Task list =>
1: Write out everything in the base station antenna passage from "As used herein, the terms" down to "and/or other factors.".
2: In the base station antenna passage, which reference numeral identifies the antenna housing?
3: Supply the next part of the base station antenna passage, picking up after its final sentence.

Source passage =>

In various examples of different descriptions, same reference numerals or same element names are configured for same elements, wherein the disclosures contained in the full text of the Specification can be transferred to elements having same reference numerals or same element names as intended. Further, in various examples, the number of elements, implementations, and/or arrangement structures are not limited to the illustrated examples, but are capable of selecting other quantities, implementations, and/or arrangement structures according to actual needs.

As used herein, spatial relational terms such as “above,” “below,” “left,” “right,” “front,” “back,” “high,” “low,” and the like are used to describe the relationship of one feature to another feature in the attached drawings. It should be understood that spatial relational terms, in addition to the orientations shown in the attached drawings, also encompass different orientations of the apparatus during use or operation. For example, when the apparatus is flipped in the attached drawings, a feature previously described as “below” another feature may now be described as “above” that other feature. The apparatus may also be oriented in other ways (rotated 90 degrees or in other orientations), and the relative spatial relationships will be interpreted accordingly in those cases.

As used herein, the term “A or B” comprises “A and B” and “A or B”, not exclusively “A” or “B”, unless otherwise specified.

As used herein, the terms “illustrative” or “exemplary” mean “serving as an example, instance, or illustration,” rather than as a “model” to be precisely replicated. Any realization method described exemplarily herein is not necessarily interpreted as being preferable or advantageous over other realization methods. Furthermore, the present application is not limited by any expressed or implied theory given in the above technical field, background art, summary of the invention or embodiments.

As used herein, the term “substantially” means encompassing slight variations resulting from design or manufacturing defects, tolerances of components or elements, environmental influences, and/or other factors.

As used herein, the term “part” may be a part of any proportion. For example, it may be larger than 10%, 20%, 30%, 40%, 50%, 60%, 70%, 80%, 90%.

In addition, for reference purposes only, “first”, “second” and similar terms may also be used herein, and thus are not intended to be limitative. For example, unless the context clearly indicates, the words “first”, “second” and other such numerical words involving structures or elements do not imply a sequence or order.

Referring to FIG. 1 to FIG. 2, a known base station antenna 100 is shown, the base station antenna 100 is generally mounted in a vertical mode (i.e., when the base station antenna 100 is in normal operation, a longitudinal direction or vertical direction V may be generally perpendicular to a plane defined by a horizon line). The longitudinal direction V of the base station antenna 100 may be perpendicular to a horizontal direction H and a forward direction F, and a radiating element array mounted within the base station antenna may extend forward along the forward direction F from a reflector.

The base station antenna 100 is generally elongated is covered by an antenna housing 101 comprising a front surface 102, a rear surface 103, a first side surface 104, and a second side surface 106, and is also covered by a top end cover 108 and a bottom end cover 110. In some instances, the antenna housing 101 and the end covers 108, 110 may comprise single unitary components; while in other examples, the antenna housing 101 and the end covers 108, 110 may comprise separate parts, and the end covers 108, 110 may be mounted on the antenna housing 101.

Stored data =>

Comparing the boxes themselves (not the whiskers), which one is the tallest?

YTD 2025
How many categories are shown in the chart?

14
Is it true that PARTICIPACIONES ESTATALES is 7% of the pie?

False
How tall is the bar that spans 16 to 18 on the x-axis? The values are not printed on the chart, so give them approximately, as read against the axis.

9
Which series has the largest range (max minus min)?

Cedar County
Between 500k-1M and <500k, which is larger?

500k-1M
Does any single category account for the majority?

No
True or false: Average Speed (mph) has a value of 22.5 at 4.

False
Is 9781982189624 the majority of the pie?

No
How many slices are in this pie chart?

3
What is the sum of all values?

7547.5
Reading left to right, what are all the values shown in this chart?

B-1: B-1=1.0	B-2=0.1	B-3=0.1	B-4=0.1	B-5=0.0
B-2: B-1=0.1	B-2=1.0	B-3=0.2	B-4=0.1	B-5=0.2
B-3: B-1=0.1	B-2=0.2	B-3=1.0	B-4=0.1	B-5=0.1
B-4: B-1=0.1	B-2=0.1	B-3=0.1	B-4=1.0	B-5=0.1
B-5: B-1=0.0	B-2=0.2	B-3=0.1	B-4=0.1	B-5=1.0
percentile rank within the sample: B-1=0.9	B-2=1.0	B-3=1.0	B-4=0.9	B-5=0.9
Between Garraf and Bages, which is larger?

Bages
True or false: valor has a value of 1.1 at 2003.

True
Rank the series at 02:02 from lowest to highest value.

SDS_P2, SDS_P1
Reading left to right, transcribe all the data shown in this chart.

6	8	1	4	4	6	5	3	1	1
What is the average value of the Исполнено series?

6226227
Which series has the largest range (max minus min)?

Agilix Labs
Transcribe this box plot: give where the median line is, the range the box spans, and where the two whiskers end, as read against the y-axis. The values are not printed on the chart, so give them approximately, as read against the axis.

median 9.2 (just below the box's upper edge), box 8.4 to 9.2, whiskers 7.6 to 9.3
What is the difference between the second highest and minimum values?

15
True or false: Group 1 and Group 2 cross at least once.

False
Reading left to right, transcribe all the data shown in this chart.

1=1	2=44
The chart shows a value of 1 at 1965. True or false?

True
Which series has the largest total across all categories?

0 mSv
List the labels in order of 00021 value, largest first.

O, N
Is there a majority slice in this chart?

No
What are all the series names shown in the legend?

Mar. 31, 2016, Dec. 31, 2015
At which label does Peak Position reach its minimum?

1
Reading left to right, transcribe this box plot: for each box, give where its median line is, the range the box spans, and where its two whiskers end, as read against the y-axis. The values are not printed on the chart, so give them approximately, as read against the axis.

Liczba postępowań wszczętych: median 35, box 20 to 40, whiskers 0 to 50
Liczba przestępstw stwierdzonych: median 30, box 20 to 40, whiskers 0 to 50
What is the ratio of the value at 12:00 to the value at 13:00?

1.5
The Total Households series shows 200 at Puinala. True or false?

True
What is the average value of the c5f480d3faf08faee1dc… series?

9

Results of the exercise =>
1:
As used herein, the terms “illustrative” or “exemplary” mean “serving as an example, instance, or illustration,” rather than as a “model” to be precisely replicated. Any realization method described exemplarily herein is not necessarily interpreted as being preferable or advantageous over other realization methods. Furthermore, the present application is not limited by any expressed or implied theory given in the above technical field, background art, summary of the invention or embodiments.

As used herein, the term “substantially” means encompassing slight variations resulting from design or manufacturing defects, tolerances of components or elements, environmental influences, and/or other factors.

2: 101

3:
An interior cavity is defined by the antenna housing and the end covers, an internal antenna component (for example, a radiating element, a reflector, a phase mover, a duplexer, a remote electronic tilt actuator, a cable, a controller, etc.) that enables the base station antenna 100 to be capable of transmitting and receiving radio frequency (RF) signals may be contained in the interior cavity. Exemplary antenna components are described, for example, in PCT Publication No. WO2017/165512A1, the disclosure of which is incorporated herein by reference. The base station antenna 100 also comprises a connector (not shown in the figures); the connector enables the base station antenna 100 to be capable of connecting with one or more radio devices for transmitting and receiving RF signals, as well as connecting with other associated telecommunication devices.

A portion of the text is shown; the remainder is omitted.